__WORK REQUIRED__: Return the following entries exactly, word for word.

(Dataset records)
* * *
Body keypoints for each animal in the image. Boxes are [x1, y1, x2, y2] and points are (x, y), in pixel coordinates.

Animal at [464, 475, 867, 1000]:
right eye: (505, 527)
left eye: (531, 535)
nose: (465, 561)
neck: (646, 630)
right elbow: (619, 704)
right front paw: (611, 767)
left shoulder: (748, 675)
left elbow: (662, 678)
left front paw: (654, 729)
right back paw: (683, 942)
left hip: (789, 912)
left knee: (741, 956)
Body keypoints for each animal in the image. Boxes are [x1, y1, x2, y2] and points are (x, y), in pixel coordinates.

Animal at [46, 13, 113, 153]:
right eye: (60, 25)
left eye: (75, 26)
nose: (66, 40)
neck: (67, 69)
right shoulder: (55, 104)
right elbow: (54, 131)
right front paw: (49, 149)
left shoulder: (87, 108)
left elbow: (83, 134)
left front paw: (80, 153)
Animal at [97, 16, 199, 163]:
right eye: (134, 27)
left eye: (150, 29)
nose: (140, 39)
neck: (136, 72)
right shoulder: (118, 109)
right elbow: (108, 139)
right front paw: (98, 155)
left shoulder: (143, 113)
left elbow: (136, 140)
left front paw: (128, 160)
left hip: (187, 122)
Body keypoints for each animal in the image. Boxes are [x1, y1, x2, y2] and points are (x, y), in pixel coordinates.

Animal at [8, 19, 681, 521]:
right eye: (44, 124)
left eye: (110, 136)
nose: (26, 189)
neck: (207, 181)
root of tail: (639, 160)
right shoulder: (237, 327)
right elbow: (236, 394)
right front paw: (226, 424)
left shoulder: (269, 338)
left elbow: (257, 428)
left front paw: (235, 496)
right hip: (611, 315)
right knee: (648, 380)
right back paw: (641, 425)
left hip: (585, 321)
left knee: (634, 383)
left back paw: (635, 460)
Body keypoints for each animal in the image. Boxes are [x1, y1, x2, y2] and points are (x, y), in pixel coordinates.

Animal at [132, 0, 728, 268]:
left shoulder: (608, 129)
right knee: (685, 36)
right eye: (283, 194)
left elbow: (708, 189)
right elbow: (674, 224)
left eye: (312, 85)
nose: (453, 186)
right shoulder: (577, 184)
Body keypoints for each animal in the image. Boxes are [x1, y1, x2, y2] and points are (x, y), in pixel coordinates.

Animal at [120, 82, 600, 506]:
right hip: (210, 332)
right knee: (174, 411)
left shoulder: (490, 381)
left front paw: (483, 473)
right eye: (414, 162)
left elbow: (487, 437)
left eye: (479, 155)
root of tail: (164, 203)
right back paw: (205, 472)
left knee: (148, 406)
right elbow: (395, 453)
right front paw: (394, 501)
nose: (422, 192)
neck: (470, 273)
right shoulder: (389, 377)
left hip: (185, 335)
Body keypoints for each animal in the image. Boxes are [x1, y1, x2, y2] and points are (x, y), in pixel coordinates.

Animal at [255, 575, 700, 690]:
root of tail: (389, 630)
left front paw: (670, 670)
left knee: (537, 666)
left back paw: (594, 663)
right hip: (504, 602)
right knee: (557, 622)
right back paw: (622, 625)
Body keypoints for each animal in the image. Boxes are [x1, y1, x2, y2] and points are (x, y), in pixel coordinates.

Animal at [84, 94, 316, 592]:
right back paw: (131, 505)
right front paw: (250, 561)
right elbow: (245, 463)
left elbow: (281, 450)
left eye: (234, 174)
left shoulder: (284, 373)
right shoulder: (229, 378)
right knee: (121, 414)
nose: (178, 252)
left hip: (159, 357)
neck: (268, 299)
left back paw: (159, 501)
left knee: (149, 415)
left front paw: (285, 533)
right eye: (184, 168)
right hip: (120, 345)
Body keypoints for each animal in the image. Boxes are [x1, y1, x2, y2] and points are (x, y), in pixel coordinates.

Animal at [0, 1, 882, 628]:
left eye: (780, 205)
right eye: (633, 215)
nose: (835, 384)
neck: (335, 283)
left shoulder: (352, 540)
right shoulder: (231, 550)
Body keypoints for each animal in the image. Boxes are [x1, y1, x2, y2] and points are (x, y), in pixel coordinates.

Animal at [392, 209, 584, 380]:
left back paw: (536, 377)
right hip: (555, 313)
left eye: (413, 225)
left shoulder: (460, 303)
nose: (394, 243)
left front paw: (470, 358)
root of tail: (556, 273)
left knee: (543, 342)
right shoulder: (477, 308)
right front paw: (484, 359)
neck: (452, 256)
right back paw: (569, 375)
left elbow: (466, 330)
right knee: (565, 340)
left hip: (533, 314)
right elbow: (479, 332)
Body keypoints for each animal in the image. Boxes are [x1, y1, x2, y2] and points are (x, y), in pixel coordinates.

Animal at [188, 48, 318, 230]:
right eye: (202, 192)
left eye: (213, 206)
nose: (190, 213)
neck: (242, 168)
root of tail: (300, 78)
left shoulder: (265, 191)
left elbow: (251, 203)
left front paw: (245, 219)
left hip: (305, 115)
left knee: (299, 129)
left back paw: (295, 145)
* * *
__SOLUTION FOR THIS TASK__:
Body keypoints for each animal in the image. Boxes are [x1, y1, x2, y2] and points are (x, y), in pixel coordinates.

Animal at [464, 475, 867, 1000]:
right eye: (505, 527)
left eye: (531, 535)
nose: (465, 561)
neck: (646, 630)
right elbow: (619, 704)
right front paw: (611, 767)
left shoulder: (748, 675)
left elbow: (662, 678)
left front paw: (654, 729)
right back paw: (683, 942)
left hip: (789, 912)
left knee: (741, 956)
Body keypoints for each animal in the image. Boxes are [x1, y1, x2, y2] and points are (x, y), in pixel coordinates.

Animal at [46, 13, 113, 153]:
right eye: (60, 25)
left eye: (75, 26)
nose: (66, 40)
neck: (67, 69)
right shoulder: (55, 104)
right elbow: (54, 131)
right front paw: (49, 149)
left shoulder: (87, 108)
left elbow: (83, 134)
left front paw: (80, 153)
Animal at [97, 16, 199, 163]:
right eye: (134, 27)
left eye: (150, 29)
nose: (140, 39)
neck: (136, 72)
right shoulder: (118, 109)
right elbow: (108, 139)
right front paw: (98, 155)
left shoulder: (143, 113)
left elbow: (136, 140)
left front paw: (128, 160)
left hip: (187, 122)
Body keypoints for each animal in the image. Boxes are [x1, y1, x2, y2] and points are (x, y), in pixel coordinates.

Animal at [8, 19, 681, 521]:
right eye: (44, 124)
left eye: (110, 136)
nose: (26, 189)
neck: (207, 181)
root of tail: (639, 160)
right shoulder: (237, 327)
right elbow: (236, 394)
right front paw: (226, 424)
left shoulder: (269, 338)
left elbow: (257, 428)
left front paw: (235, 496)
right hip: (611, 315)
right knee: (648, 380)
right back paw: (641, 425)
left hip: (585, 321)
left knee: (634, 383)
left back paw: (635, 460)
Body keypoints for each animal in the image. Boxes are [x1, y1, x2, y2] and points are (x, y), in pixel coordinates.

Animal at [132, 0, 728, 268]:
left shoulder: (608, 129)
right knee: (685, 36)
right eye: (283, 194)
left elbow: (708, 189)
right elbow: (674, 224)
left eye: (312, 85)
nose: (453, 186)
right shoulder: (577, 184)
Body keypoints for each animal in the image. Boxes are [x1, y1, x2, y2] and points are (x, y), in pixel coordinates.

Animal at [120, 82, 600, 506]:
right hip: (210, 332)
right knee: (174, 411)
left shoulder: (490, 381)
left front paw: (483, 473)
right eye: (414, 162)
left elbow: (487, 437)
left eye: (479, 155)
root of tail: (164, 203)
right back paw: (205, 472)
left knee: (148, 406)
right elbow: (395, 453)
right front paw: (394, 501)
nose: (422, 192)
neck: (470, 273)
right shoulder: (389, 377)
left hip: (185, 335)
Body keypoints for each animal in the image. Boxes are [x1, y1, x2, y2] and points are (x, y), in pixel coordinates.

Animal at [255, 575, 700, 690]:
root of tail: (389, 630)
left front paw: (670, 670)
left knee: (537, 666)
left back paw: (594, 663)
right hip: (504, 602)
right knee: (557, 622)
right back paw: (622, 625)
Body keypoints for each animal in the image. Boxes are [x1, y1, x2, y2] and points are (x, y), in pixel coordinates.

Animal at [84, 94, 316, 592]:
right back paw: (131, 505)
right front paw: (250, 561)
right elbow: (245, 463)
left elbow: (281, 450)
left eye: (234, 174)
left shoulder: (284, 373)
right shoulder: (229, 378)
right knee: (121, 414)
nose: (178, 252)
left hip: (159, 357)
neck: (268, 299)
left back paw: (159, 501)
left knee: (149, 415)
left front paw: (285, 533)
right eye: (184, 168)
right hip: (120, 345)
Body keypoints for each animal in the image. Boxes are [x1, y1, x2, y2] and points are (x, y), in pixel coordinates.

Animal at [0, 1, 882, 628]:
left eye: (780, 205)
right eye: (633, 215)
nose: (835, 384)
neck: (335, 283)
left shoulder: (352, 540)
right shoulder: (231, 550)
Body keypoints for each animal in the image. Boxes are [x1, y1, x2, y2] and points are (x, y), in pixel coordinates.

Animal at [392, 209, 584, 380]:
left back paw: (536, 377)
right hip: (555, 313)
left eye: (413, 225)
left shoulder: (460, 303)
nose: (394, 243)
left front paw: (470, 358)
root of tail: (556, 273)
left knee: (543, 342)
right shoulder: (477, 308)
right front paw: (484, 359)
neck: (452, 256)
right back paw: (569, 375)
left elbow: (466, 330)
right knee: (565, 340)
left hip: (533, 314)
right elbow: (479, 332)
Body keypoints for each animal in the image. Boxes are [x1, y1, x2, y2] and points are (x, y), in pixel coordinates.

Animal at [188, 48, 318, 230]:
right eye: (202, 192)
left eye: (213, 206)
nose: (190, 213)
neck: (242, 168)
root of tail: (300, 78)
left shoulder: (265, 191)
left elbow: (251, 203)
left front paw: (245, 219)
left hip: (305, 115)
left knee: (299, 129)
left back paw: (295, 145)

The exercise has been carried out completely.